# What the task requires
Put every line of the listing below into a numbered list, skipping the blank lines and leaving the pictures out.

# Listed entries
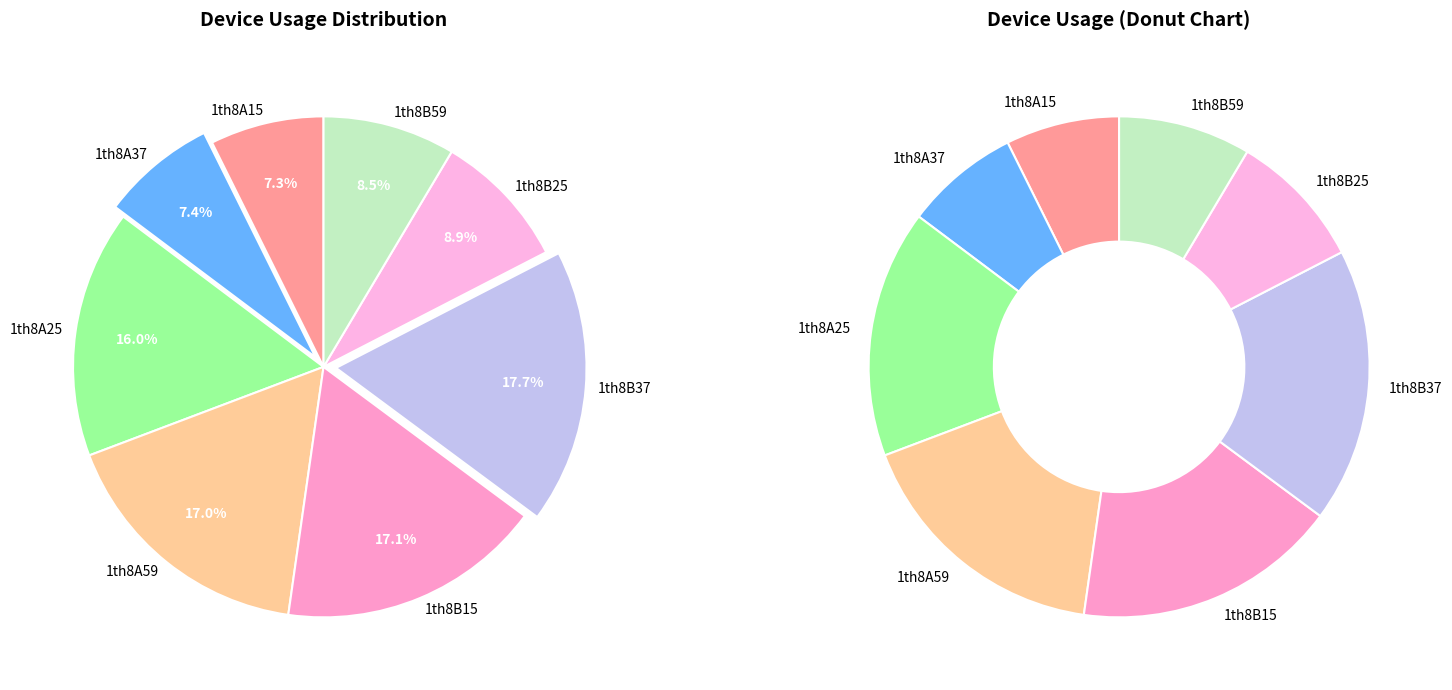

Is there a majority slice in this chart?

No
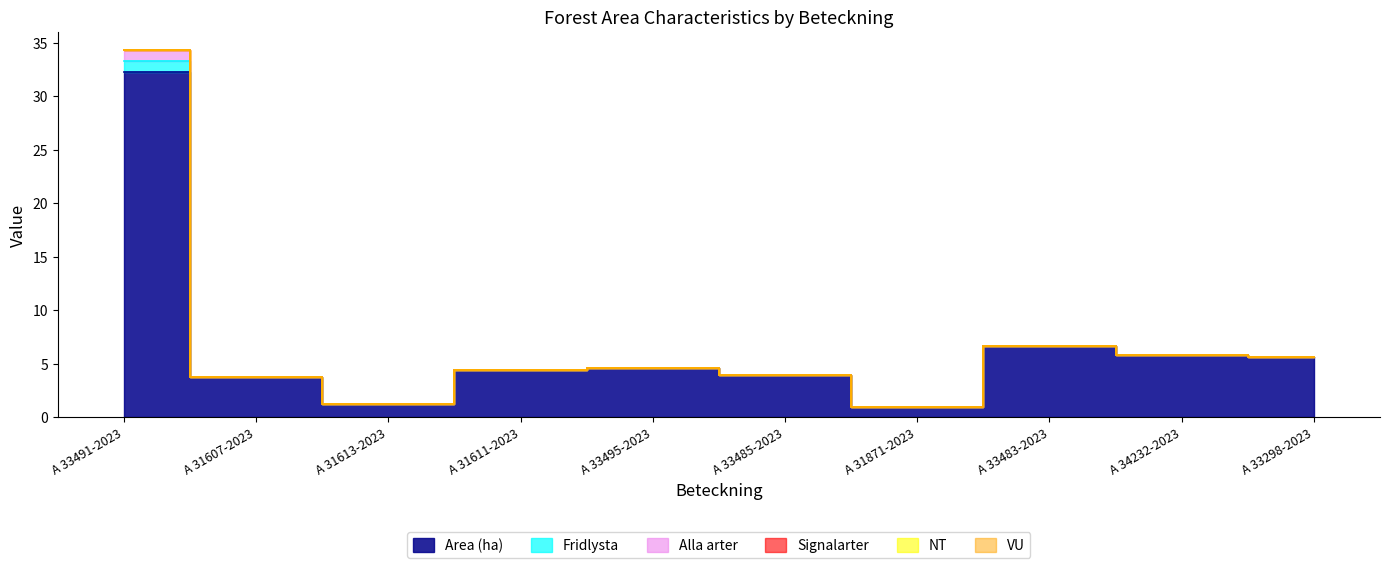

The Fridlysta series shows 1.8 at A 31611-2023. True or false?

False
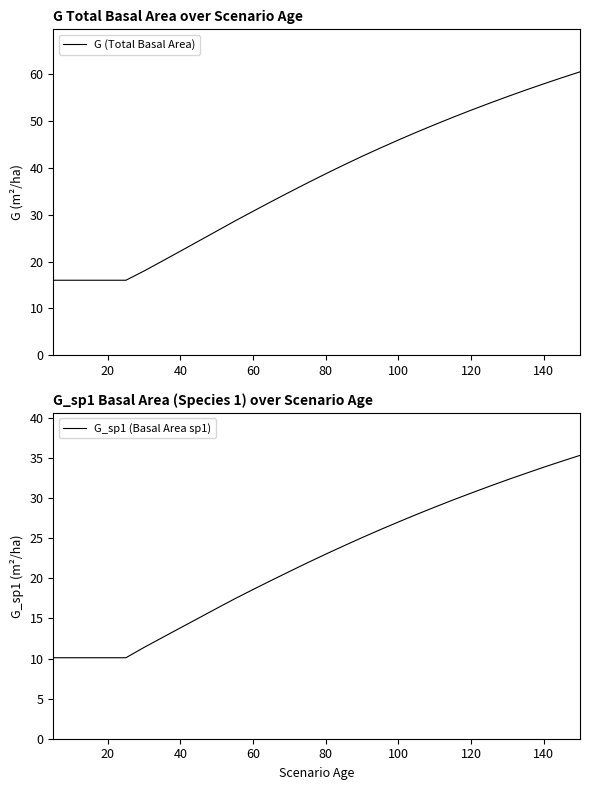

Which series has the largest range (max minus min)?

G (Total Basal Area)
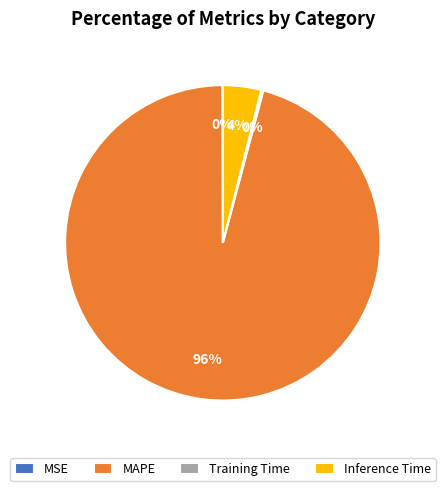

Between MAPE and Inference Time, which is larger?

MAPE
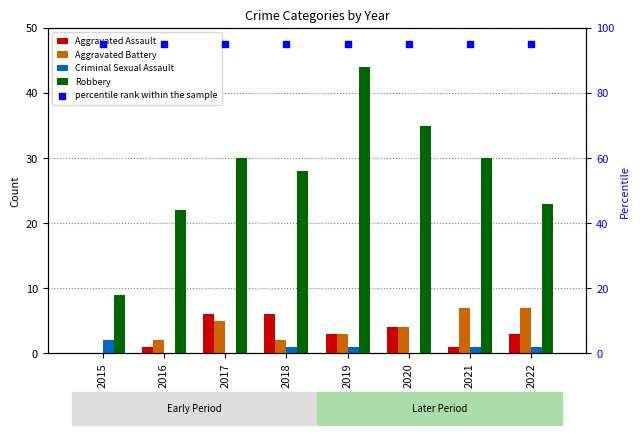

What is the total value across all series at 2015?

106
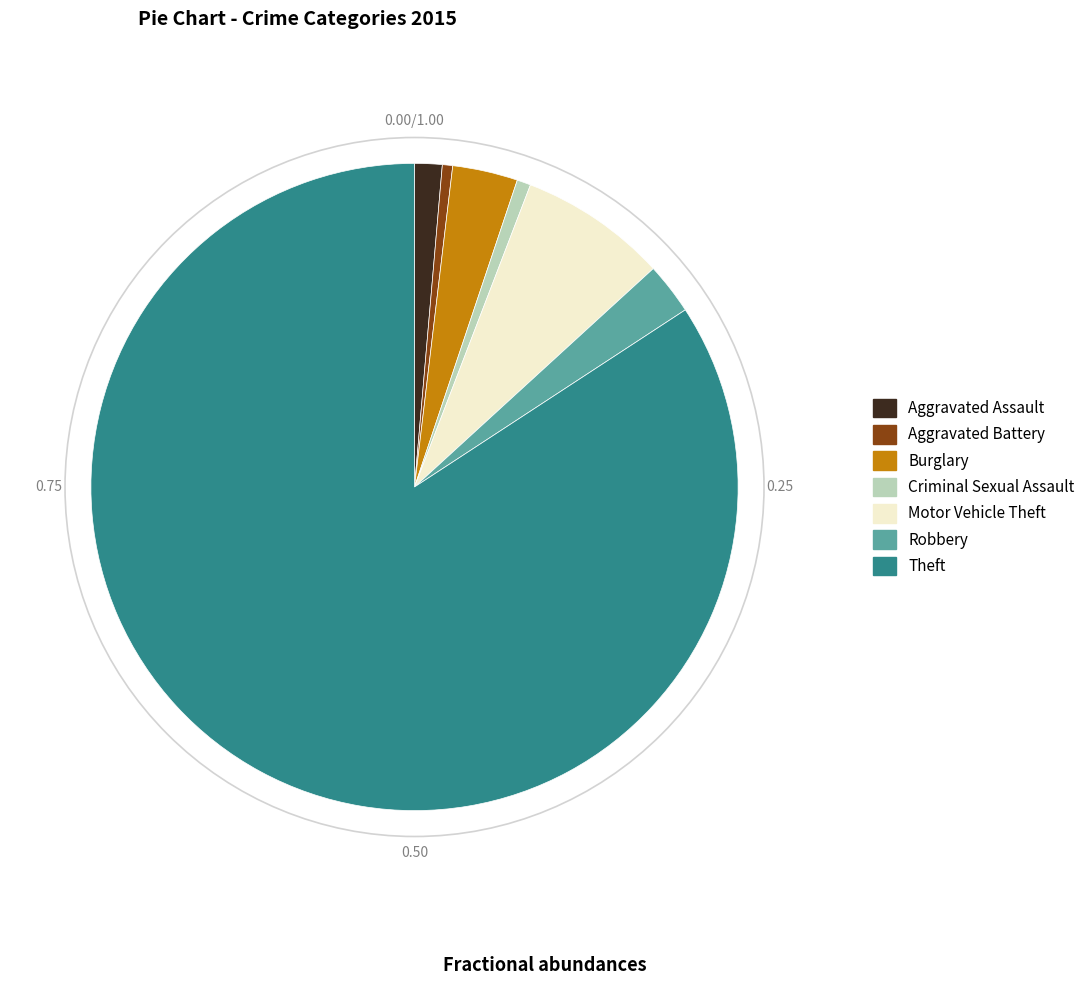

Which slice is the largest?

Theft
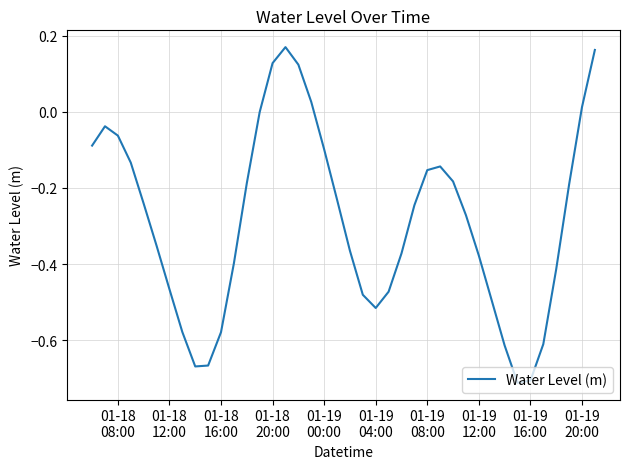

What is the difference between the maximum and minimum values?

0.9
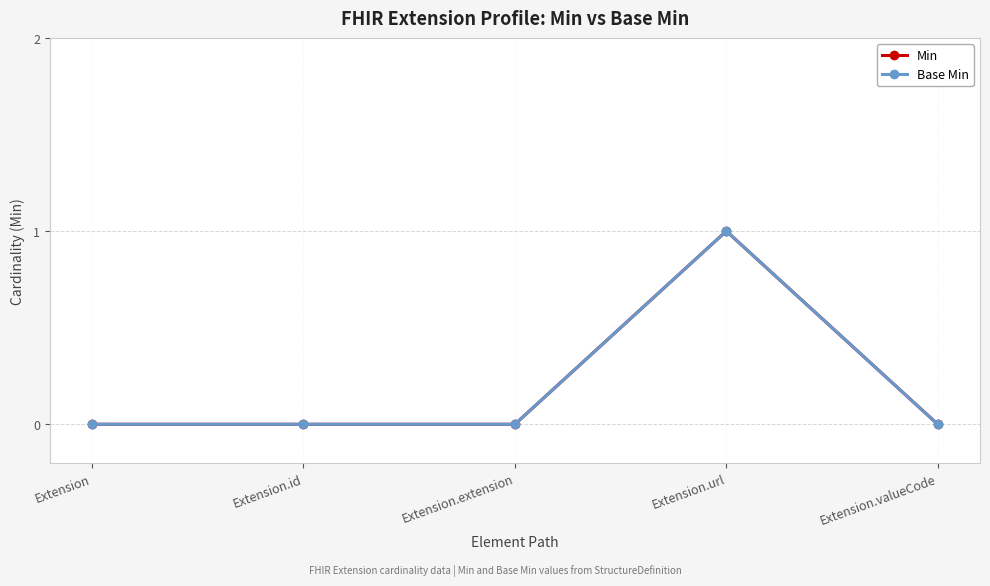

Does the chart have visible grid lines?

Yes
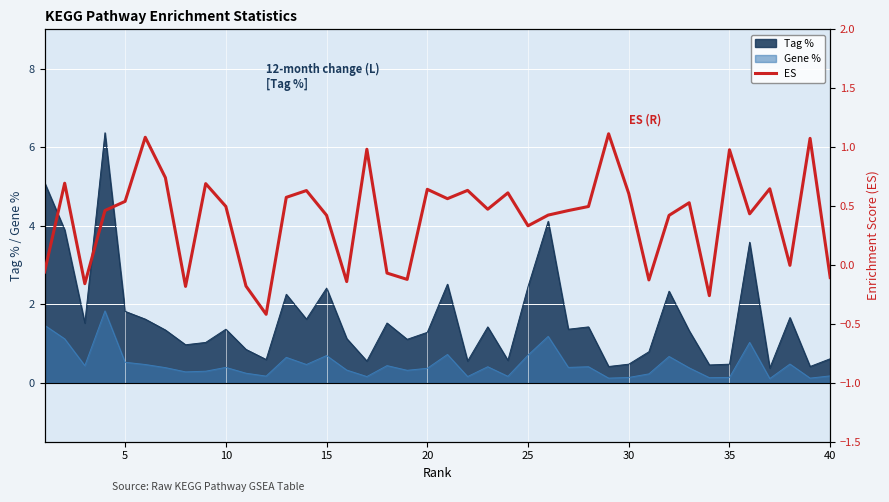

How many interior local valleys (lower than both neighbors) does the data have?

12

# Finished task
1. Is there a majority slice in this chart?
2. No
3. The Fridlysta series shows 1.8 at A 31611-2023. True or false?
4. False
5. Which series has the largest range (max minus min)?
6. G (Total Basal Area)
7. Between MAPE and Inference Time, which is larger?
8. MAPE
9. What is the total value across all series at 2015?
10. 106
11. Which slice is the largest?
12. Theft
13. What is the difference between the maximum and minimum values?
14. 0.9
15. Does the chart have visible grid lines?
16. Yes
17. How many interior local valleys (lower than both neighbors) does the data have?
18. 12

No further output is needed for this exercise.